• Sabtu, 08 November 2025

‎KPK Ungkap Modus Korupsi dan Lemahnya Pengawasan Pengadaan Barang dan Jasa di Pemprov Lampung

Sabtu, 08 November 2025 - 13.31 WIB
31

KPK melakukan supervisi ke Kantor DPRD Lampung. Foto: Ist

‎Kupastuntas.co, Bandar Lampung – Komisi Pemberantasan Korupsi (KPK) mengungkap sejumlah potensi kerawanan korupsi dan lemahnya pengawasan dalam tata kelola keuangan serta pengadaan barang dan jasa (PBJ) di lingkungan Pemerintah Provinsi (Pemprov) Lampung.

‎Paparan tersebut disampaikan oleh Deputi Koordinasi dan Supervisi (Koorsup) KPK Wilayah Lampung, Rusfian, dalam kegiatan bersama DPRD Provinsi Lampung di kantor DPRD Provinsi Lampung, Bandar Lampung, pada Kamis, 6 November 2025.

‎Kegiatan ini dihadiri oleh pimpinan dan anggota DPRD Lampung, serta menjadi bagian dari langkah sinergis KPK dengan pemerintah daerah untuk memperkuat sistem pencegahan korupsi, khususnya pada fungsi legislasi, penganggaran, dan pengawasan.

‎Berdasarkan data Sistem Informasi Rencana Umum Pengadaan (SiRUP) per 27 Oktober 2025, total paket pengadaan di Pemprov Lampung tercatat sebanyak 10.671 paket dengan pagu anggaran mencapai Rp2,7 triliun. Realisasi belanja pengadaan telah mencapai Rp2,8 triliun.

‎Namun KPK menekankan bahwa keberhasilan pengadaan tidak cukup diukur dari besarnya realisasi anggaran, tetapi dari integritas, transparansi, dan akuntabilitas proses yang dijalankan.

‎“Korupsi sering kali bermula dari hal kecil yang dianggap wajar, seperti gratifikasi. Jika tidak dikendalikan, itu berkembang menjadi suap dan pemerasan yang merusak sistem,” tegas Rusfian dalam paparannya.

‎KPK mengungkap bahwa praktik korupsi kerap terjadi di setiap tahapan PBJ, mulai dari perencanaan, pelaksanaan, hingga pertanggungjawaban.

* [Bahan Sumber]
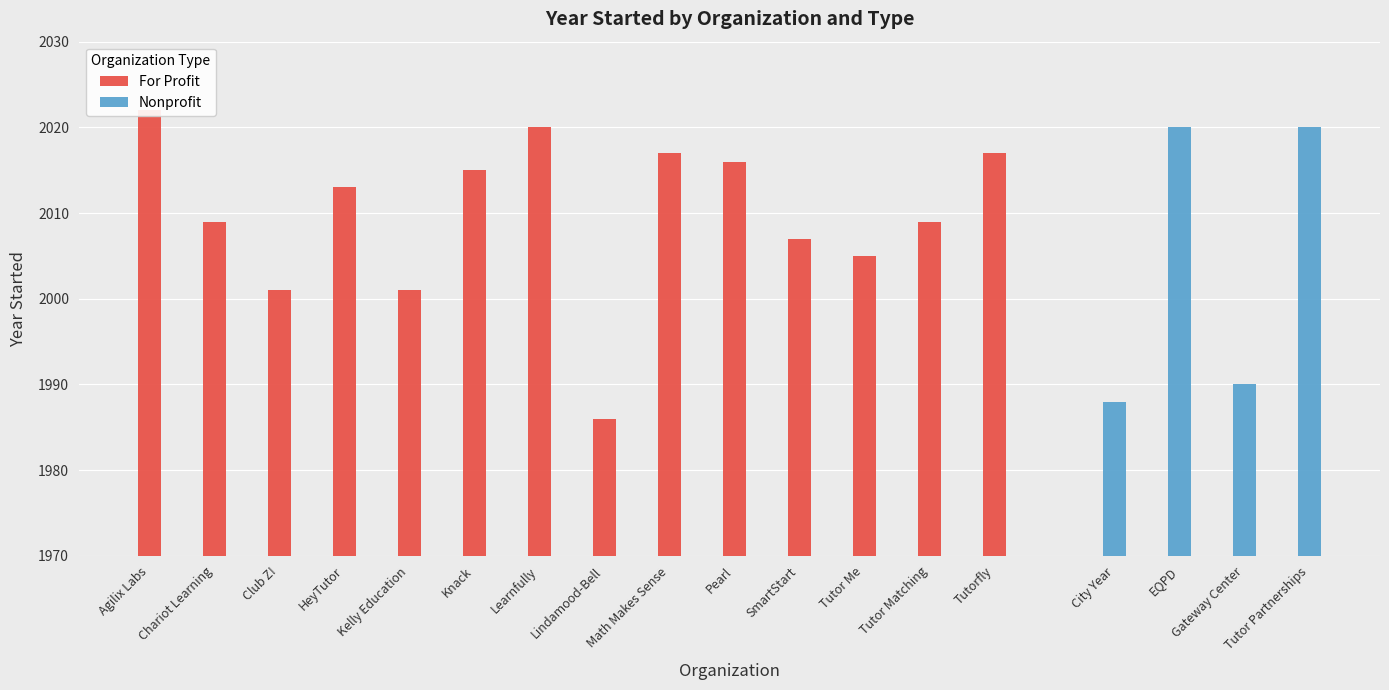

What is the difference between the second highest and second lowest values in the Nonprofit series?

30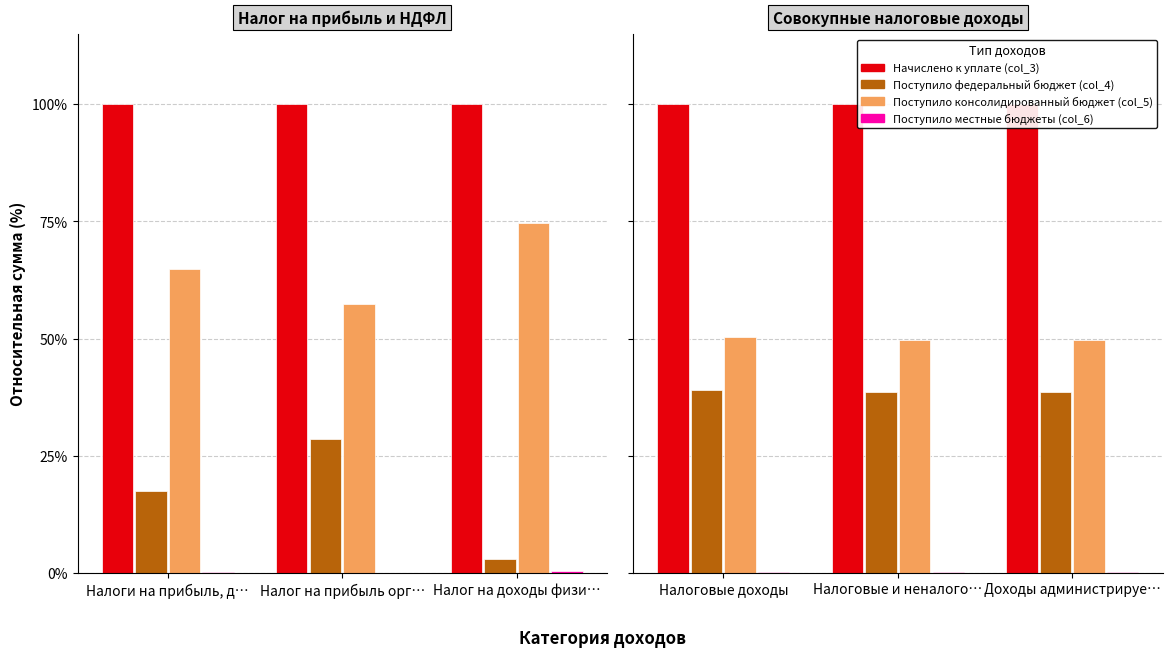

List the series in order of their peak value, highest first.

Начислено к уплате (col_3), Поступило консолидированный бюджет (col_5), Поступило федеральный бюджет (col_4), Поступило местные бюджеты (col_6)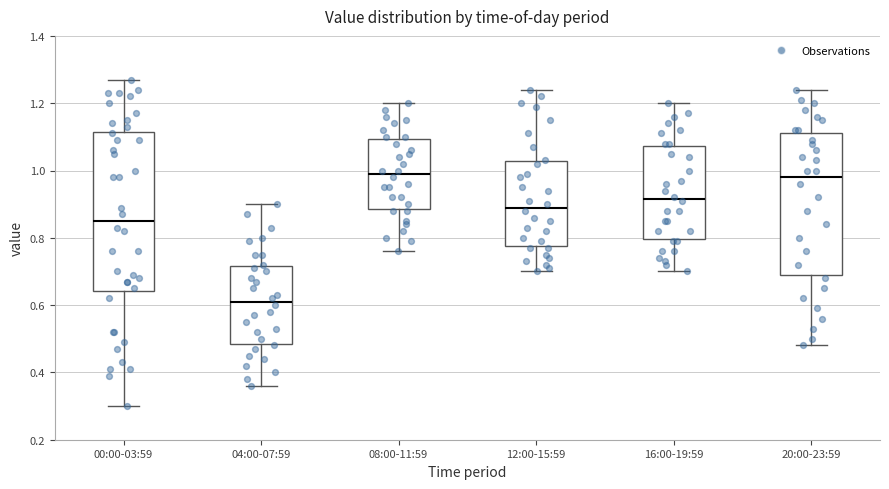

Comparing the boxes themselves (not the whiskers), which one is the tallest?

00:00-03:59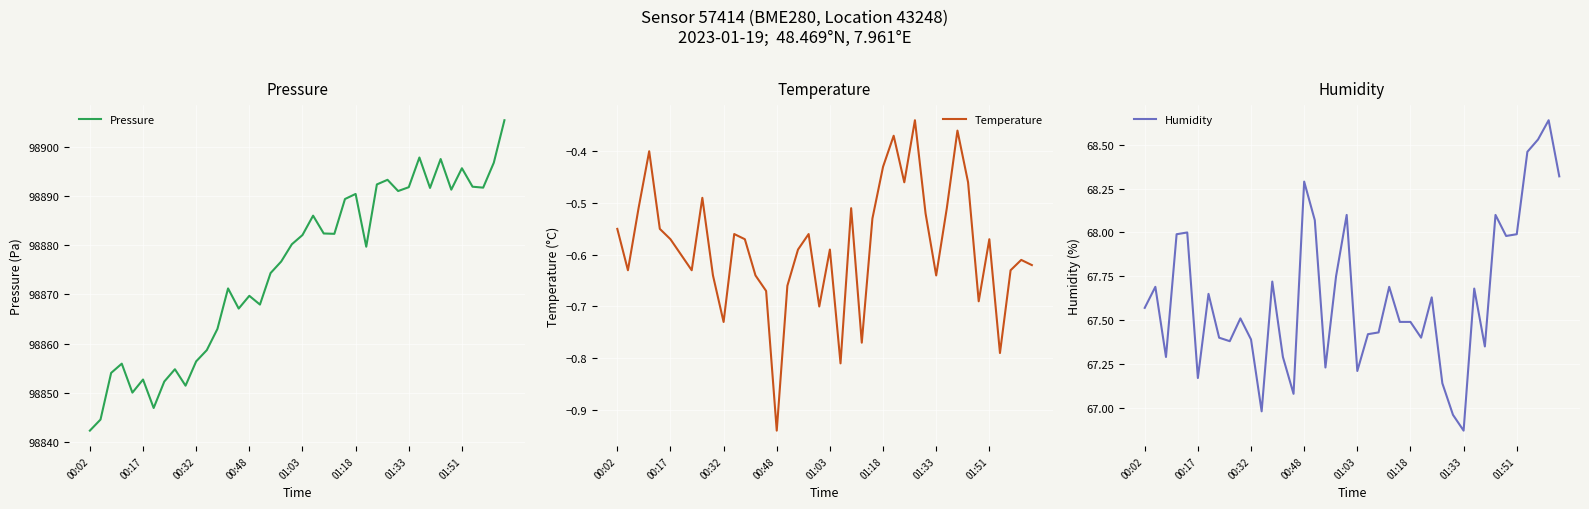

List the series in order of their peak value, lowest first.

Temperature, Humidity, Pressure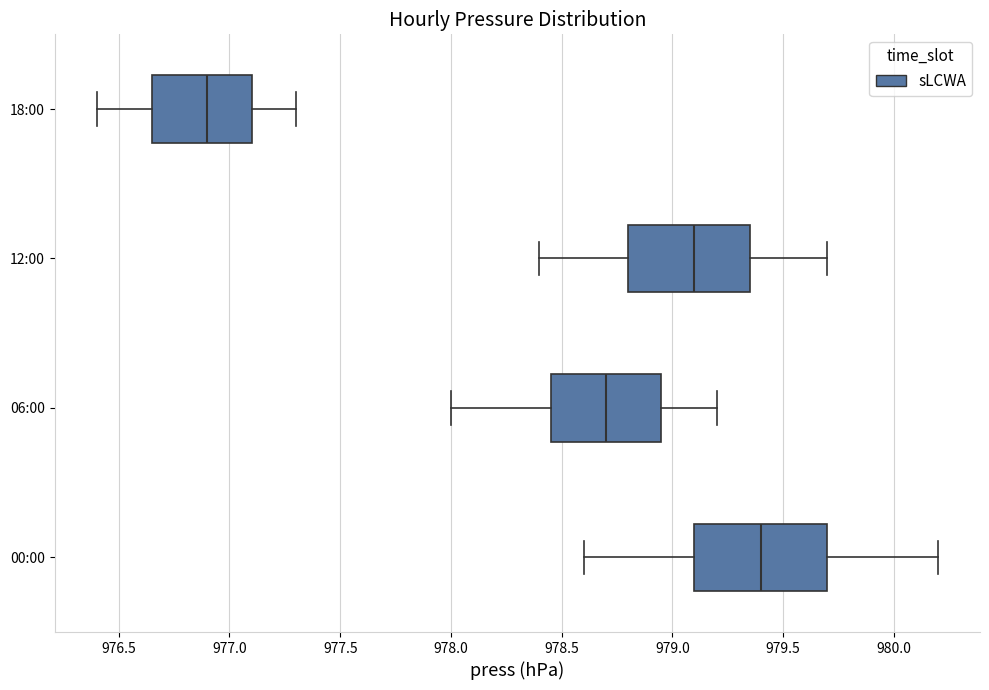

Comparing the boxes themselves (not the whiskers), which one is the widest?

00:00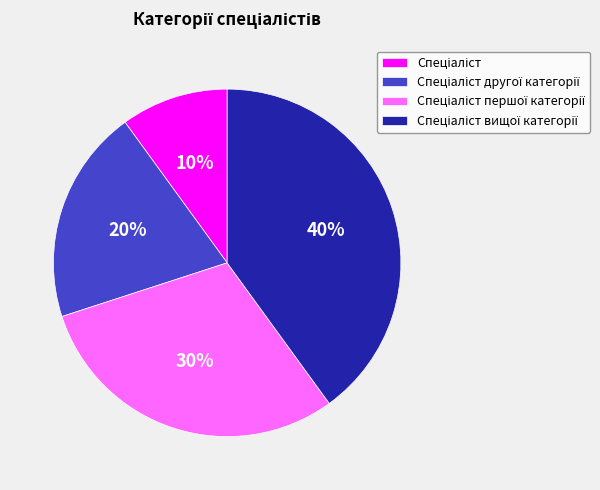

Is there a majority slice in this chart?

No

* [Yang Harus Dikerjakan] Tulis ulang bagian berita tentang KPK dan Pemprov Lampung di atas, dari "KPK melakukan supervisi" sampai "6 November 2025.", tanpa mengubah satu kata pun.

* [Jawaban Soal]
KPK melakukan supervisi ke Kantor DPRD Lampung. Foto: Ist

‎Kupastuntas.co, Bandar Lampung – Komisi Pemberantasan Korupsi (KPK) mengungkap sejumlah potensi kerawanan korupsi dan lemahnya pengawasan dalam tata kelola keuangan serta pengadaan barang dan jasa (PBJ) di lingkungan Pemerintah Provinsi (Pemprov) Lampung.

‎Paparan tersebut disampaikan oleh Deputi Koordinasi dan Supervisi (Koorsup) KPK Wilayah Lampung, Rusfian, dalam kegiatan bersama DPRD Provinsi Lampung di kantor DPRD Provinsi Lampung, Bandar Lampung, pada Kamis, 6 November 2025.